Agenda

Nr. 39 –

Kunstvolle letzte Hüllen

Die kleine Ausstellung in der Abegg-Stiftung kommt daher, als sei sie ein Statement gegen die herrschende Reizüberflutung. Einzig vier aufwendig restaurierte, über 2000 Jahre alte Vogelmumien sind in Riggisberg zu sehen. Wer den wie entrückt daliegenden Vögeln (zwei Falken und einem Ibis) auf den Schnabel oder den Stoffsarkophag schaut, kann seinen Frieden finden: beim Sinnieren über die Vergänglichkeit und dem Bemühen, dem Tod irgendeinen Sinn abzuringen. Die vierte Mumie ist eine sogenannte Scheinmumie, Analysen haben ergeben, dass sie gar keinen Vogel enthält. Die kulturelle Bedeutung dieser Tier-, aber vor allem der Scheinmumien ist nicht restlos geklärt. Vielleicht waren die verzierten leeren Hüllen einfach dazu da, dem Tod möglichst kunstvoll eins auszuwischen?

Vier ägyptische Vogelmumien in: Riggisberg Abegg-Stiftung, bis 11. November 2018, täglich 14–17.30 Uhr. www.abegg-stiftung.ch

Fruchtblasenlecks etcetera

Die Podiumsdiskussion «Transdisziplinarität – ein Elend, Segen oder beides?» kann im Titel eine gewisse akademische Schwerfälligkeit nicht ganz abschütteln. Trotzdem dürfte sie einen Einblick in das aktuelle Joint Venture zwischen der Kunsthalle und der Universität Zürich geben. Hundert Tage lang rennen sich die beiden Institutionen quasi gegenseitig die Türen ein. Die Kunsthalle beherbergt kunterbunt gemischte universitäre Antrittsvorlesungen; dazu gibts Workshops und eine Ringvorlesung der Digital Society Initiative.
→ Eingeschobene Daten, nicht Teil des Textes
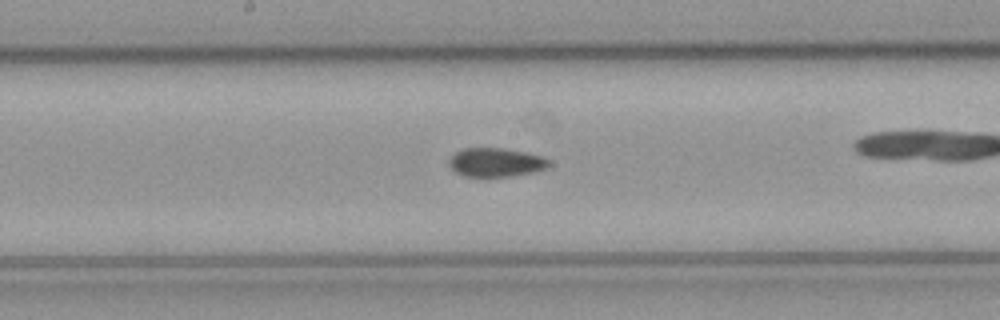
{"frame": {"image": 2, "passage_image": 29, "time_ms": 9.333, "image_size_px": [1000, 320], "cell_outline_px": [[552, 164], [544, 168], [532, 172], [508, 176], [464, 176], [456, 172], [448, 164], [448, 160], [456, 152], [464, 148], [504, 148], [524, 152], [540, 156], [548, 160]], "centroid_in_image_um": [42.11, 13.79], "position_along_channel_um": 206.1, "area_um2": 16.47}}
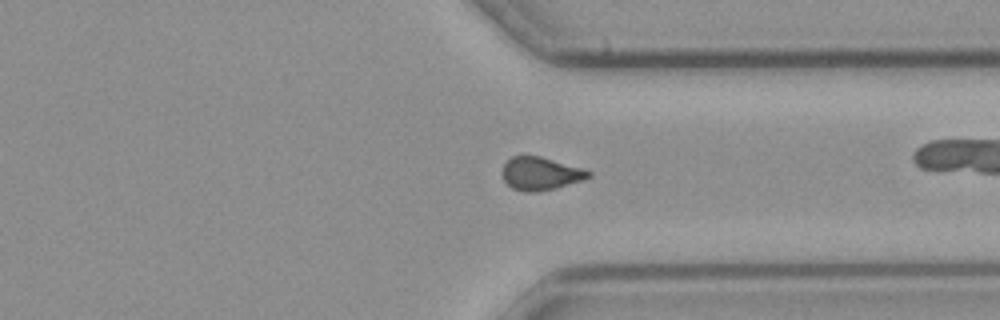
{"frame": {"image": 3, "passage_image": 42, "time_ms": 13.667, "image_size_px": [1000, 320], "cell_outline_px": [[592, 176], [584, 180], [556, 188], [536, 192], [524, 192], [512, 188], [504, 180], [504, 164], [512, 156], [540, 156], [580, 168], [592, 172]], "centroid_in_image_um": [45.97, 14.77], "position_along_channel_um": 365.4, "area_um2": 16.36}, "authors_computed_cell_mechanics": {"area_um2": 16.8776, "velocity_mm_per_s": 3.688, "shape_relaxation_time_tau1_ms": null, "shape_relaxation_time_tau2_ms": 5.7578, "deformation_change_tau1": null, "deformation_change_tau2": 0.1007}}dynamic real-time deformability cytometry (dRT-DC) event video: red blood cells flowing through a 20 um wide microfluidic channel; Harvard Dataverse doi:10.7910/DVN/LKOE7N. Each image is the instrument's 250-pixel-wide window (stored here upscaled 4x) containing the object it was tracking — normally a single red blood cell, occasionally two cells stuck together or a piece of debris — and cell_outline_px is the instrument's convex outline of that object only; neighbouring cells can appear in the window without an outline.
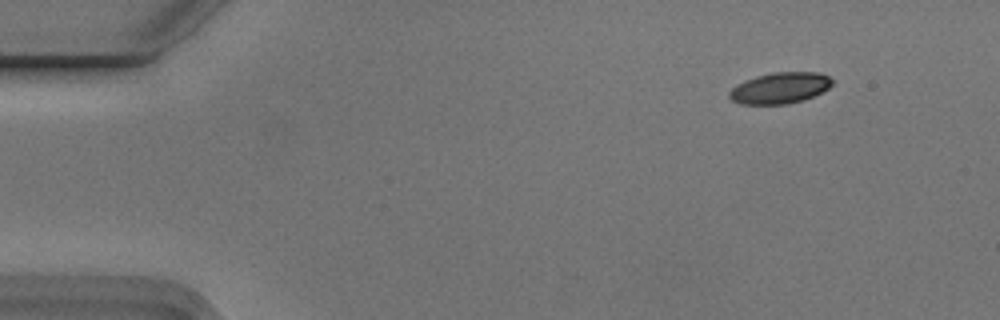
{"species": "Egyptian fruit bat (a non-hibernating species)", "species_latin": "Rousettus aegyptiacus", "temperature_condition": "cold", "stored_images_in_passage": 8, "camera_frame_rate_fps": 3000, "um_per_image_px": 0.085, "animal": {"sex": "male"}, "frame": {"image": 1, "passage_image": 2, "time_ms": 0.333, "image_size_px": [1000, 320], "cell_outline_px": [[832, 84], [828, 88], [804, 100], [788, 104], [740, 104], [732, 100], [728, 96], [728, 92], [736, 84], [744, 80], [756, 76], [772, 72], [820, 72], [828, 76], [832, 80]], "centroid_in_image_um": [66.26, 7.47], "position_along_channel_um": 18.7, "area_um2": 18.73}}
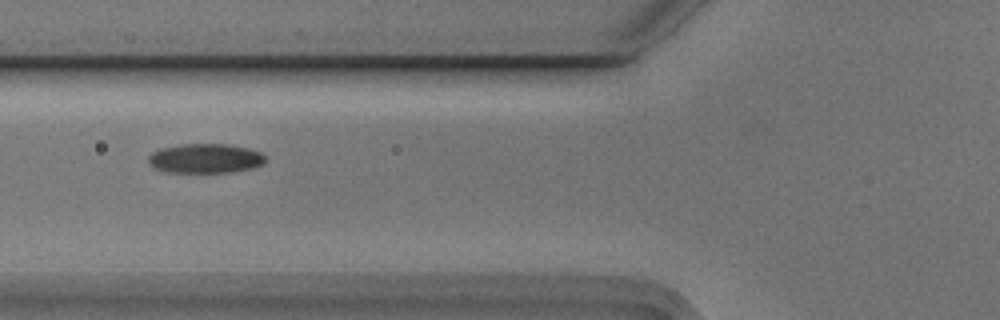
{"frame": {"image": 2, "passage_image": 6, "time_ms": 1.667, "image_size_px": [1000, 320], "cell_outline_px": [[264, 160], [260, 164], [252, 168], [232, 172], [164, 172], [152, 168], [148, 164], [148, 156], [152, 152], [160, 148], [184, 144], [224, 144], [248, 148], [260, 152], [264, 156]], "centroid_in_image_um": [17.37, 13.47], "position_along_channel_um": 108.4, "area_um2": 20.06}}
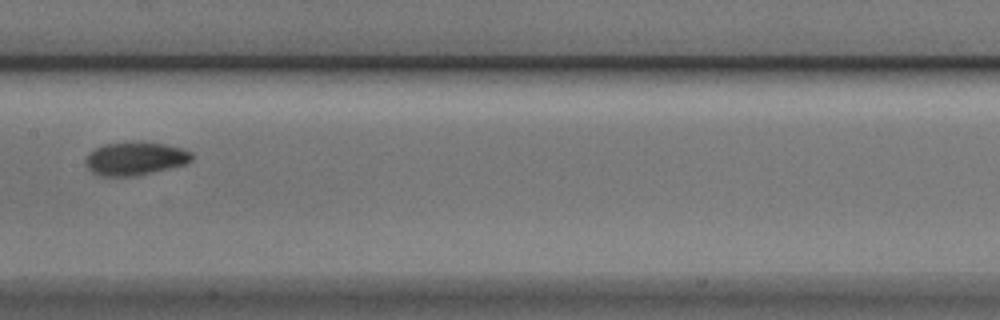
{"frame": {"image": 3, "passage_image": 8, "time_ms": 2.333, "image_size_px": [1000, 320], "cell_outline_px": [[192, 160], [184, 164], [136, 176], [100, 176], [92, 172], [88, 168], [84, 160], [96, 148], [104, 144], [164, 144], [180, 148], [192, 152]], "centroid_in_image_um": [11.48, 13.52], "position_along_channel_um": 195.9, "area_um2": 19.71}}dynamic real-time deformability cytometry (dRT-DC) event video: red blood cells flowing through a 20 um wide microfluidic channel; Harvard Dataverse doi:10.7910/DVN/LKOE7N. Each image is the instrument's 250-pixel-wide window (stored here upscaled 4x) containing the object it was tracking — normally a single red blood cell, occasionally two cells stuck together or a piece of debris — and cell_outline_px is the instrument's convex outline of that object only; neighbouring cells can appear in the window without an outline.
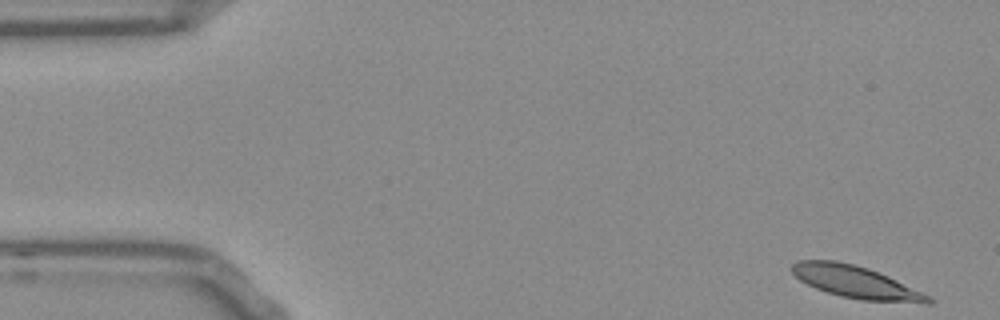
{"species": "Egyptian fruit bat (a non-hibernating species)", "species_latin": "Rousettus aegyptiacus", "temperature_condition": "room temperature", "stored_images_in_passage": 14, "camera_frame_rate_fps": 3000, "um_per_image_px": 0.085, "frame": {"image": 1, "passage_image": 1, "time_ms": 0.0, "image_size_px": [1000, 320], "cell_outline_px": [[936, 300], [932, 304], [924, 304], [860, 300], [840, 296], [816, 288], [800, 280], [792, 272], [792, 264], [796, 260], [836, 260], [868, 268], [888, 276], [932, 296]], "centroid_in_image_um": [72.83, 24.0], "position_along_channel_um": 12.2, "area_um2": 25.84}}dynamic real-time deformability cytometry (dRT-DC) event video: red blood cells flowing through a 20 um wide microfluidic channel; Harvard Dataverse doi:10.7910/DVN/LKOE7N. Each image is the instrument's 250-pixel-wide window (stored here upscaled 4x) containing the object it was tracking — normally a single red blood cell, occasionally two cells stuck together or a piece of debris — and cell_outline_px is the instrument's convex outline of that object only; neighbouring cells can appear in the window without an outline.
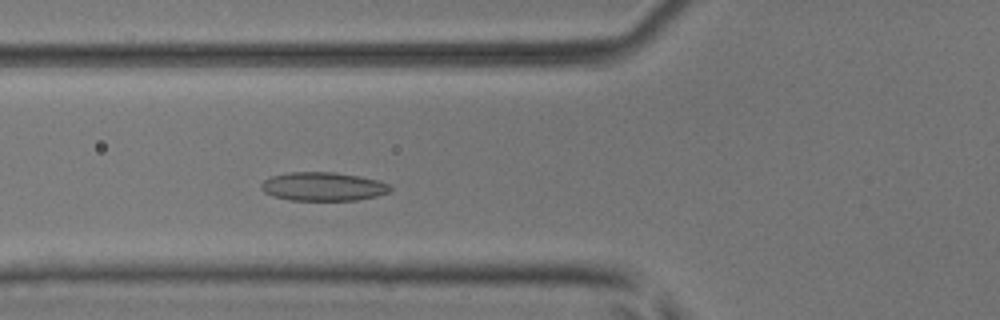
{"species": "common noctule bat (a hibernating species)", "species_latin": "Nyctalus noctula", "temperature_condition": "room temperature", "stored_images_in_passage": 44, "camera_frame_rate_fps": 3000, "um_per_image_px": 0.085, "animal": {"sex": "male", "body_mass_g": 17.9, "forearm_length_mm": 54.2}, "frame": {"image": 1, "passage_image": 13, "time_ms": 4.0, "image_size_px": [1000, 320], "cell_outline_px": [[392, 192], [376, 196], [356, 200], [288, 200], [272, 196], [264, 192], [260, 188], [260, 184], [264, 180], [272, 176], [288, 172], [336, 172], [376, 180], [388, 184], [392, 188]], "centroid_in_image_um": [27.43, 15.86], "position_along_channel_um": 98.4, "area_um2": 21.56}}
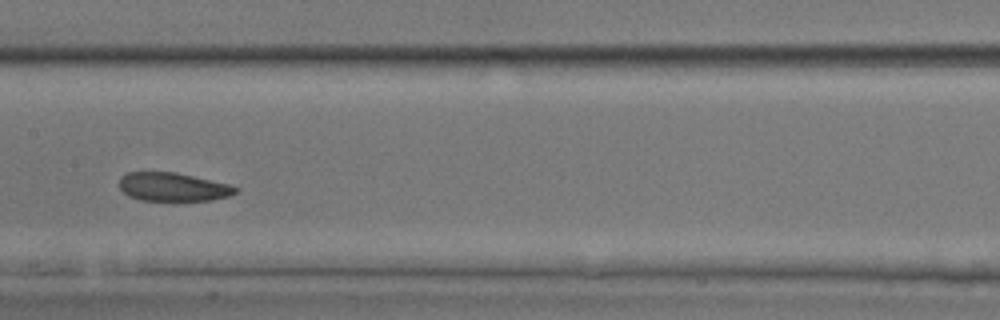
{"frame": {"image": 2, "passage_image": 20, "time_ms": 6.333, "image_size_px": [1000, 320], "cell_outline_px": [[240, 188], [236, 192], [228, 196], [212, 200], [176, 204], [140, 200], [128, 196], [120, 188], [120, 176], [128, 172], [176, 172], [228, 184]], "centroid_in_image_um": [14.7, 15.95], "position_along_channel_um": 192.7, "area_um2": 20.23}}
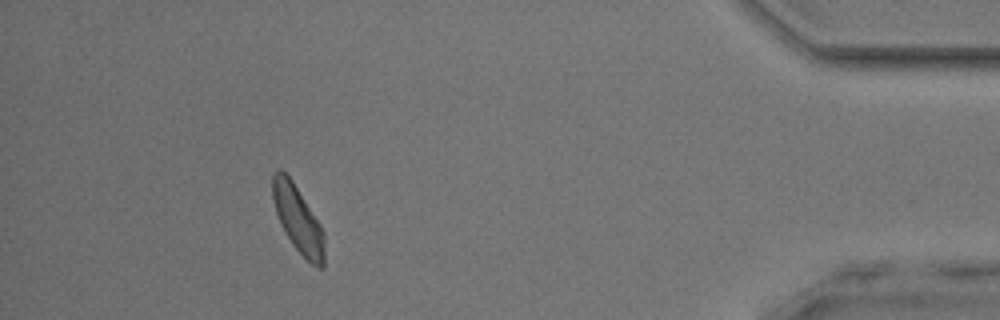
{"frame": {"image": 3, "passage_image": 40, "time_ms": 13.0, "image_size_px": [1000, 320], "cell_outline_px": [[324, 268], [316, 268], [292, 244], [284, 232], [280, 224], [276, 212], [272, 196], [272, 176], [280, 168], [292, 180], [320, 224], [324, 232]], "centroid_in_image_um": [25.33, 18.65], "position_along_channel_um": 409.9, "area_um2": 19.94}, "authors_computed_cell_mechanics": {"area_um2": 20.2878, "velocity_mm_per_s": 4.0541, "shape_relaxation_time_tau1_ms": 4.4292, "shape_relaxation_time_tau2_ms": 2.4007, "deformation_change_tau1": 0.0773, "deformation_change_tau2": 0.0722}}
Im künstlerischen Gegenzug wird schaugekocht, und es finden Performances und Konzerte statt.

100 Ways of Thinking in: Zürich Kunsthalle, bis 4. November 2018, täglich ausser montags, alle Veranstaltungen sind gratis. Genaues Programm unter www.100ways.ch.

Kunst als Diebstahl

Weil sie nicht nur für Kultur, sondern auch für Justiz zuständig sei, verweigert die Zürcher SP-Regierungsrätin Jacqueline Fehr dem Künstler Roland Roos vorläufig einen Werkbeitrag von 24 000 Franken. Der Hintergrund: Roos hat im Zürcher Haus Konstruktiv eine von der Dunantspitze geklaute Bronzetafel ausgestellt. Er versteht dieses Manöver als Protest gegen die Lockerung der Waffenexporte: Dieser Bundesratsentscheid trete die humanitäre Tradition der Schweiz – verkörpert durch den Rotkreuz-Gründer Henri Dunant, für den die Tafel platziert worden war – mit Füssen. Fehr will nun den Diebstahl nicht mit einem Werkbeitrag adeln. Die eigenwillige Begründung: Kunst solle zwar grosse Freiheiten haben, widerrechtliche Aktionen könne sie aber nicht unterstützen. Die Tafel kann bis Ende September im Haus Konstruktiv besichtigt werden – zusammen mit den Arbeiten von 29 weiteren KünstlerInnen, die sich beim Kanton Zürich für Werkbeiträge beworben hatten.

Werkschau 2018 in: Zürich Haus Konstruktiv, noch bis So, 30. September 2018.